With New York Fashion Week’s SS25 season at a close (and VIPs setting off to their next stop in London), let’s look back at the biggest beauty trends we saw.
From Yadim’s tattoo makeup and black lipstick at Area and Luar, to Kim Shui and Theophilio’s Club Kids hair at all the after parties, this season was full of shocking beauty moments you can’t get anywhere else.
Below, take a look at the biggest beauty trends from NYFW’s SS25 season.
Tattoo makeup
This season, tattoo-stenciled skin was of the most unexpected beauty trends keyed by makeup artist Yadim for Area and Luar. To celebrate Area’s 10-year anniversary, one model turned into a walking fingerprint with elongated loops printed onto her chest, neck, and face (which spilled into the collection).

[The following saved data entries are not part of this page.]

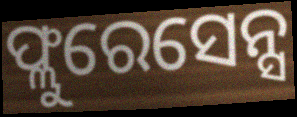
ଫ୍ଲୁରେସେନ୍ସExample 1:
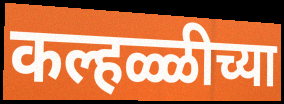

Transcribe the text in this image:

कल्हळ्ळीच्या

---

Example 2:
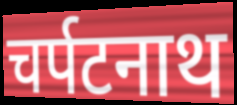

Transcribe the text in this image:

चर्पटनाथ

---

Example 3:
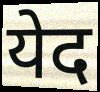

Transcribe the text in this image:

येद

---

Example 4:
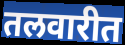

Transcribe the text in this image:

तलवारीत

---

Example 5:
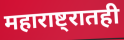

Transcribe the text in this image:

महाराष्ट्रातही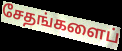
சேதங்களைப்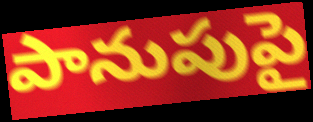
పానుపుపైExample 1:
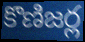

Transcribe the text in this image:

కొణిజర్ల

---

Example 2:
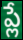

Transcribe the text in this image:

ప్లే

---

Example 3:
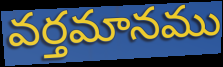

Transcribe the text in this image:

వర్తమానము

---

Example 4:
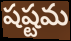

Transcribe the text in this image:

షష్టమ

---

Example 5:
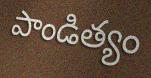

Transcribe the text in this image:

పాండిత్యం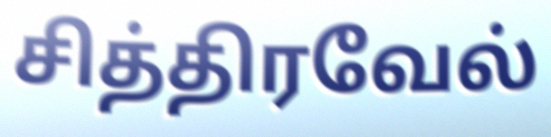
சித்திரவேல்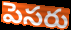
పెసరు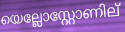
യെല്ലോസ്റ്റോണില്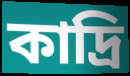
কাদ্রি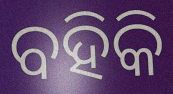
ବହିକି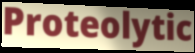
Proteolytic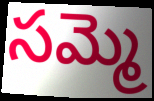
సమ్మె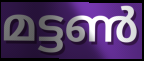
മട്ടൺ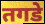
तगडे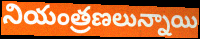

At Luar, a similar technique transferred fabric and prints from the En Boca Quedó collection, but as eyeshadow and brows. “We’re using a vinyl python material we borrowed from the collection and we cut out brows in the material,” Yadim tells ESSENCE.
In another look, he used a digital file of a distorted leopard print seen in the collection, to stencil-on shadow. “We printed the print onto tattoo-transfer paper and then we’re laying that on the eye as eyeshadow,” he says, which complimented black lipstick spotted in both shows.
Quiet grunge
Fashion week in the 1990s (think: Naomi Campbell at Mugler) is a highly referenced time beauty never let go of. This week at Kim Shui, makeup artist Romero Jennings tapped MAC’s Luminous Lift Concealer and then unreleased shades of Macximal Silky Matte Lipstick in black and butterscotch tones. “This is a little bit grungy, a ‘90s nude but a little wabi-sabi at the same time,” Jennings says backstage. “It’s imperfect which is actually perfection.”
At Jonathan Cohen, Jennings leaned into a more “quiet grunge” with smoked out eyeliner on the lower lash and waterline, while makeup artist Marcelo Gutierrez used a more blue-red tone for a ‘90s grunge lip at Paloma Spain. Meanwhile, Pat McGrath’s work at Alaïa was a “study of nude makeup,” she says in a press release.
Black lipstick
From Area to Luar, and Kim Shui, black lipstick was the unspoken rule this season, fitting strategically into each collection. While caviar-toned lips have a rep for being dominant over your makeup, the color, against equally powerful hair and eye looks, struck an unexpected symmetry.
At Luar, Evanie Frausto’s gel-layered, sculptural hair pieces and Yadim’s fabric cut-out eye makeup worked in tandem with black lipstick to pull off the collection’s message. Black lips at Area paired as the sole makeup for the show’s face-covering looks, meanwhile the color was more chic at Kim Shui, used next to ‘90s supermodel nudes.
Club kid hair
What’s NYFW without the after parties (and after after parties)? While the runway is arguably more chic and subdued than the cult partiers of the New York ‘80s and ‘90s, party-ready hair remained one of the season’s biggest trends.
“The hair look [at Kim Shui] is very inspired by having a night out on the town, going to a hot club and getting sweaty and dancing,” hair stylist Davey Matthew tells ESSENCE, honing in on movement, taxiness, and humidity in the hair. As the show’s hair hack, “we set a majority of the models’s hair into ponytails, added texture, then cut the ponytail out for a more billow feel.”
Meanwhile, hair stylist Jawara used Kiss Colors Foam Mousse and Braid Sheen at Theophilio, showing off the different looks we see at the club. From sleek side parts to short pixie cuts, “it’s an overall ‘fun night at the party’ kind of hair,” he says, which pairs well with trending metallics (think: Who Decides War).
Ultraviolet skin
Since Pat McGrath’s viral porcelain doll-skin moment at Margiela last year, more subtle renditions of ultraviolet radiance arrived on the runway. At Coach and Alaïa, McGrath used her Skin Fetish: Sublime Perfection System to give the skin a natural, yet otherworldly finish. We saw similar skin moments at Off-White, when makeup artist Raisa Flowers pulled off passport-ready skin, then again at Theophilio.